Para virar de outro lado, a mesma coisa, sempre escorregando seu espantoso traseiro naquele toco de eucalipto. Com o tempo, a fricção e o suor, a superfície da madeira ficou bastante lisa, facilitando para movimentar-se daquela forma, sempre sentado.

Mas, ao perceber que uma cliente havia entrado em seu estabelecimento, quis levantar-se. Para ajudar erguer aquele corpanzil, apoiou as duas mãos no balcão, quase que vergando as tábuas de pinho que serviam de tampo. O homem, esforçando-se para levantar, foi ficando rubro de tanto esforço. Seus olhos arregalavam-se a cada tentativa de levantar. Dona Cláudia ficou assustadíssima com a fisionomia do homem, que lhe pareceu um enorme e ameaçador sapo.

Apoiando-se nas mãos e dando embalo ao corpo, o homem tentava levantar-se. Upa, upa, upa! A cada tentativa seus olhos esbugalhavam mais e mais, ao mesmo tempo em que se ouvia um rugido em seu ventre, parecendo uma fera acuada: rrrrrrrrrrr!
Upa! Upa! Upa! O homem tomou embalo e começou a se levantar. Nesse momento – PUUMMM! -, ouviu-se um bombástico peido. O mais alto que dona Cláudia já havia ouvido em toda a sua vida.

Estrondoso e muito forte, pois com o fluxo de ar que saiu junto com o barulho, direcionado em parte à prateleira do fundo e em parte ao chão imundo, levantou poeira e fez cair todas as folhinhas guardadas na prateleira.
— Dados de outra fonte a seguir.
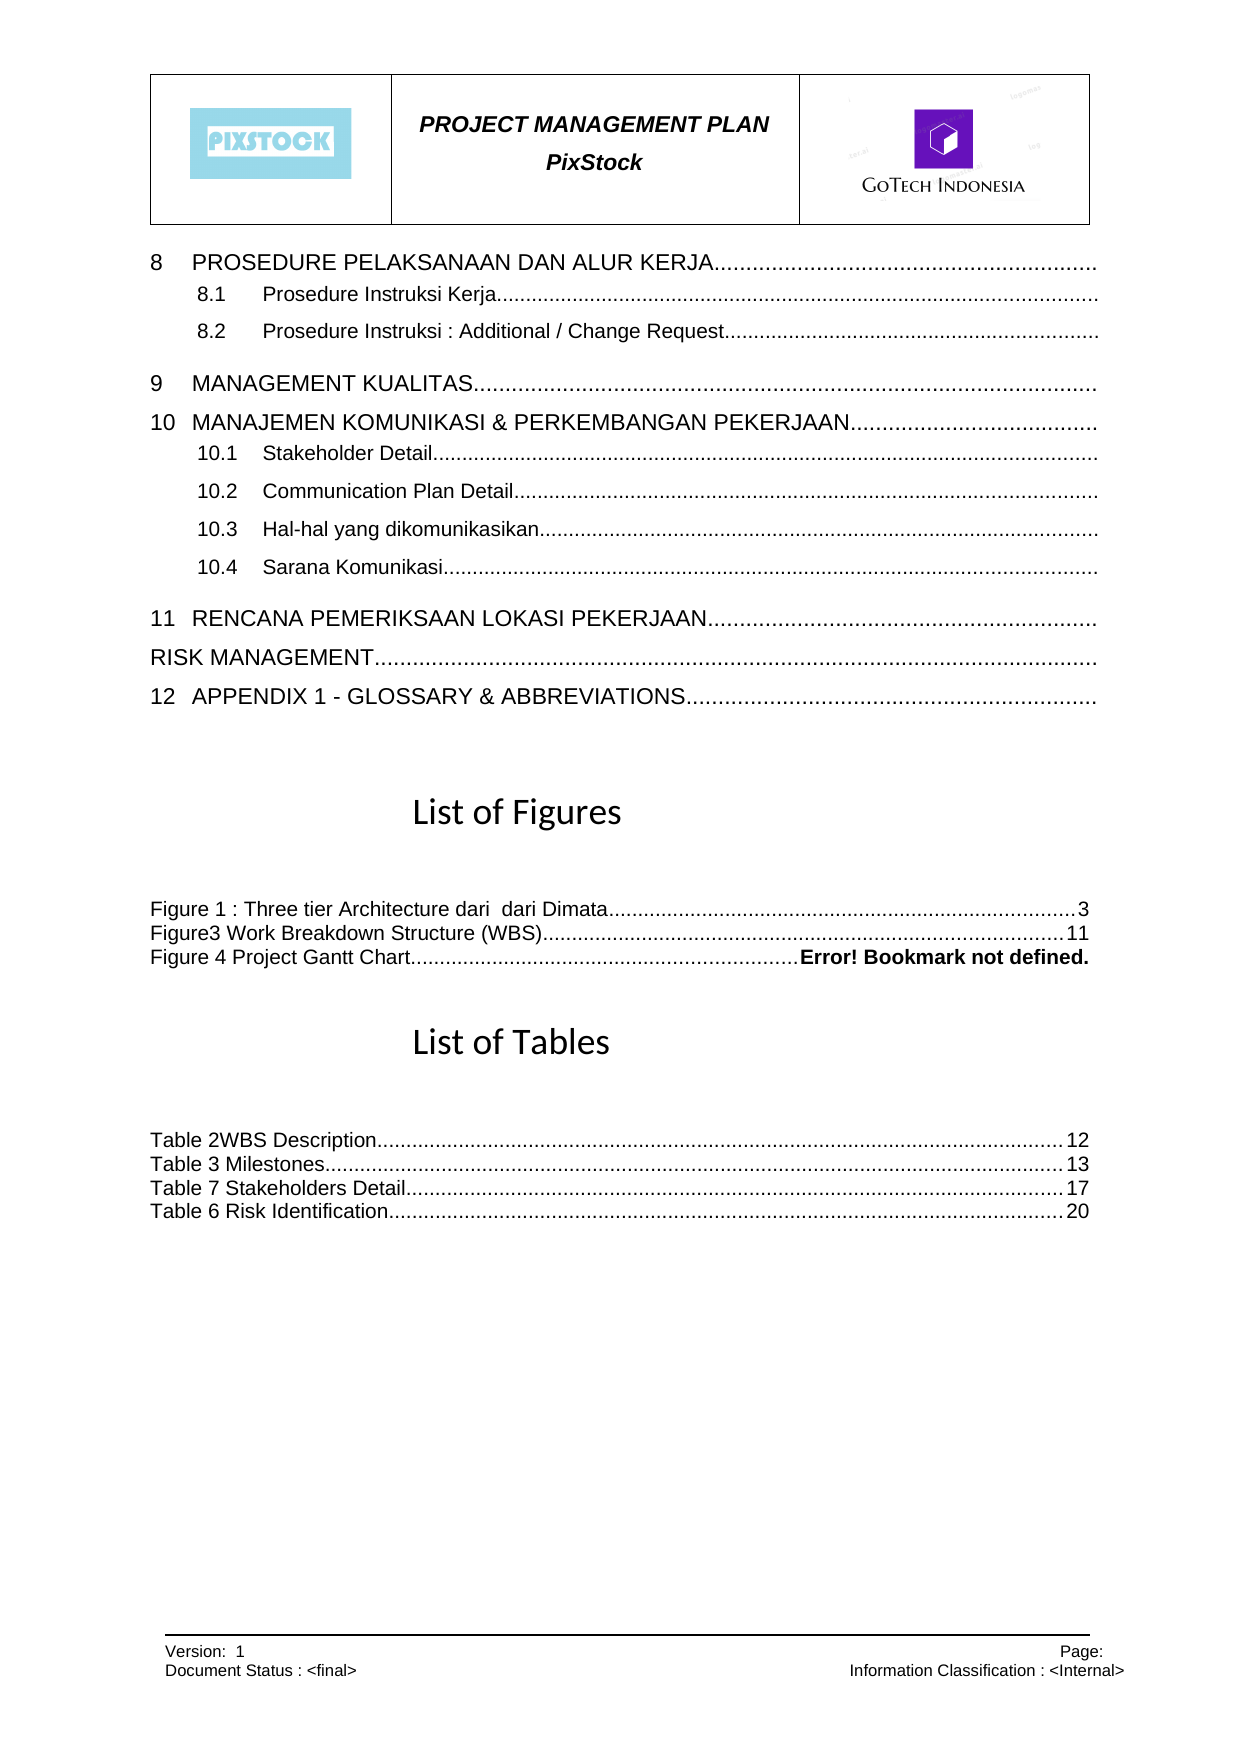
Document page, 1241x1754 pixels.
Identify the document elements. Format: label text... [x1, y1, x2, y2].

text Table 6 Risk Identification 20 [150, 1199, 1090, 1223]
text Table 7 Stakeholders Detail 17 [150, 1175, 1090, 1199]
text Figure 4 Project Gantt Chart Error! Bookmark not defined. [150, 945, 1090, 969]
title List of Figures [412, 788, 1015, 834]
picture [848, 86, 1041, 201]
text Table 2WBS Description 12 [150, 1127, 1090, 1151]
text Table 3 Milestones 13 [150, 1151, 1090, 1175]
text Figure 1 : Three tier Architecture dari dari Dimata 3 [150, 897, 1090, 921]
picture [190, 108, 352, 179]
title List of Tables [412, 1018, 1015, 1064]
text Figure3 Work Breakdown Structure (WBS) 11 [150, 921, 1090, 945]
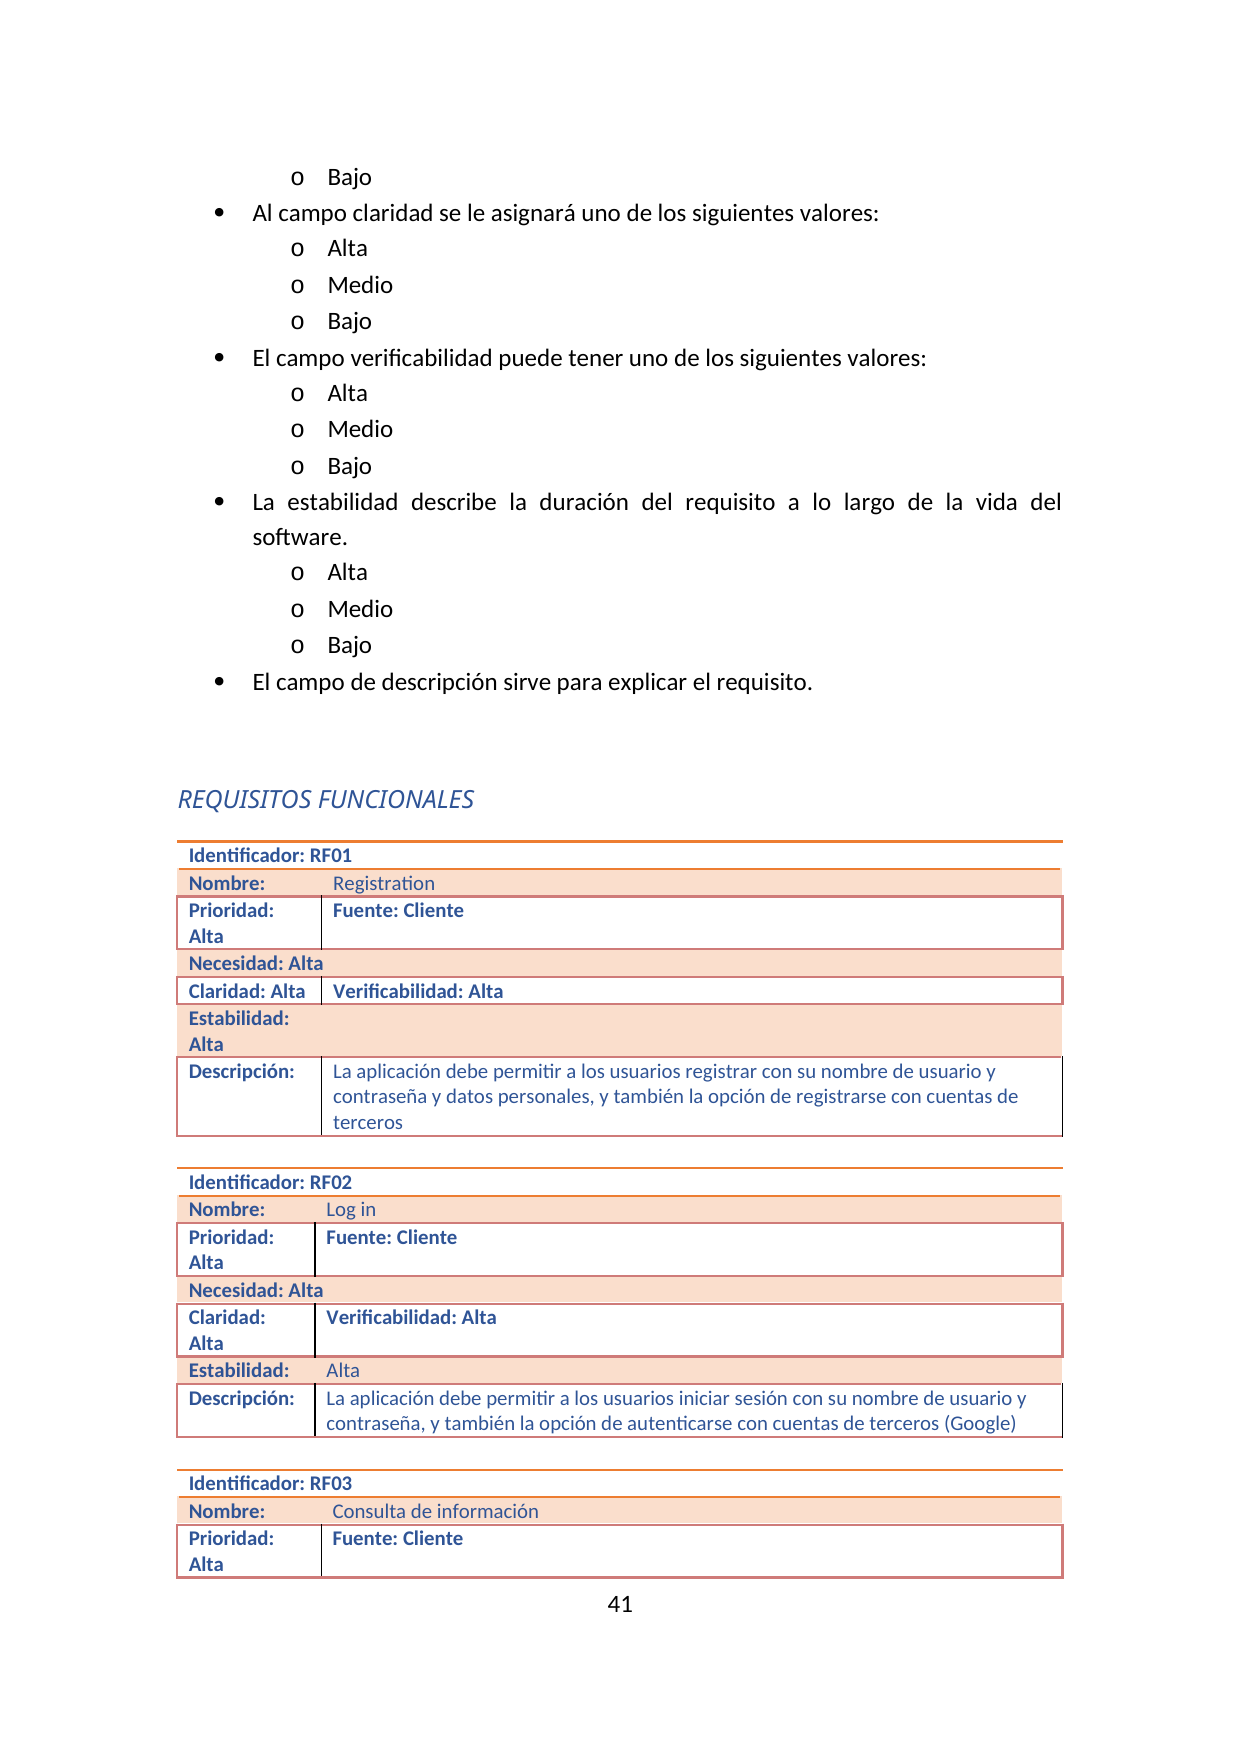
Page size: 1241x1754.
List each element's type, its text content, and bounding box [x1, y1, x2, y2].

table_cell Prioridad: Alta [178, 898, 321, 948]
table_header Identificador: RF02 [177, 1169, 1062, 1194]
table_cell Claridad: Alta [178, 1305, 314, 1355]
table_cell Verificabilidad: Alta [322, 978, 1061, 1003]
table_cell Descripción: [178, 1058, 321, 1134]
table_cell Estabilidad: Alta [177, 1005, 322, 1056]
table_cell Registration [322, 868, 1062, 895]
list Medio [290, 413, 1063, 445]
table_cell Fuente: Cliente [322, 898, 1061, 948]
list Medio [290, 593, 1063, 624]
table_cell Prioridad: Alta [178, 1526, 321, 1576]
list Al campo claridad se le asignará uno de los siguientes valores: [215, 198, 1063, 228]
table_header Identificador: RF01 [177, 843, 1062, 868]
list Bajo [290, 306, 1063, 337]
table_cell Log in [315, 1195, 1062, 1222]
subtitle REQUISITOS FUNCIONALES [177, 781, 1063, 815]
table_cell Nombre: [177, 868, 322, 895]
list El campo verificabilidad puede tener uno de los siguientes valores: [215, 342, 1063, 372]
table_cell Necesidad: Alta [177, 1277, 1062, 1302]
table_cell Claridad: Alta [178, 978, 321, 1003]
table_header Identificador: RF03 [177, 1471, 1062, 1496]
list La estabilidad describe la duración del requisito a lo largo de la vida del software. [215, 486, 1063, 552]
table_cell La aplicación debe permitir a los usuarios registrar con su nombre de usuario y contraseña y datos personales, y también la opción de registrarse con cuentas de terceros [322, 1056, 1062, 1134]
table_cell Fuente: Cliente [322, 1526, 1061, 1576]
table_cell Nombre: [177, 1195, 315, 1222]
table_cell Prioridad: Alta [178, 1224, 314, 1275]
table_cell Necesidad: Alta [177, 950, 1062, 976]
list Medio [290, 269, 1063, 301]
table_cell Descripción: [178, 1385, 314, 1436]
table_cell Verificabilidad: Alta [316, 1305, 1061, 1355]
table_cell [322, 1005, 1062, 1056]
list Bajo [290, 629, 1063, 661]
table_cell Consulta de información [321, 1496, 1062, 1523]
table_cell Alta [315, 1358, 1062, 1383]
list Alta [290, 233, 1063, 264]
list Bajo [290, 450, 1063, 482]
list El campo de descripción sirve para explicar el requisito. [215, 666, 1063, 696]
table_cell La aplicación debe permitir a los usuarios iniciar sesión con su nombre de usuario y contraseña, y también la opción de autenticarse con cuentas de terceros (Google) [316, 1383, 1062, 1436]
list Alta [290, 377, 1063, 409]
list Alta [290, 556, 1063, 588]
list Bajo [290, 161, 1063, 193]
table_cell Nombre: [177, 1496, 321, 1523]
table_cell Estabilidad: [177, 1358, 315, 1383]
table_cell Fuente: Cliente [316, 1224, 1061, 1275]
Assustada, sem entender direito o que estava acontecendo, dona Cláudia pensou em sair dali. O ar malcheiroso que saiu do traseiro do seleiro fez uma espécie de redemoinho, enchendo os olhos dela com ciscos, impedindo que visse as coisas com nitidez. Olhou para o telhado da oficina, pensando que estava caindo, enquanto que as folhinhas, em redemoinho, passavam voando em sua frente: janeiro, fevereiro, março, abril… meses e mais meses, marcando 1996, 1997, 2000, 2001… Atordoada, pareceu-lhe que havia no mínimo um século de folhinhas voando.

Como um raio, desceu correndo aqueles enormes degraus e atravessou a rua sem olhar para os lados, abrigando-se na outra calçada, imaginando que a velha casa ia cair.

– Fiquei braaanca de susto! – enfatizou.

Como se afobou e empalideceu com o susto, umas conhecidas correram para acudir, perguntando o que havia acontecido.

Enquanto uma delas entrou em sua casa para pegar um copo de água
com açúcar, as outras a aparavam, ainda muito abalada. Perguntada sobre o que havia acontecido, disse:

– O gordo da selaria soltou um pum tão forte que parecia que a casa ia cair! – com alguma dificuldade, explicou.
As mulheres começaram a rir e até se esqueceram de acudi-la. Logo uma delas comentou:

– Ah, isso acontece mesmo. Ele é um conhecido flatulento que, a cada um ou dois anos, solta um poderoso e estrondoso peido que assusta toda a vizinhança! – explicou, às gargalhadas.

Agora, dona Cláudia, a mulher mais alegre que conheci, conta seus causos no céu, contagiando todos com sua alegria. Adeus!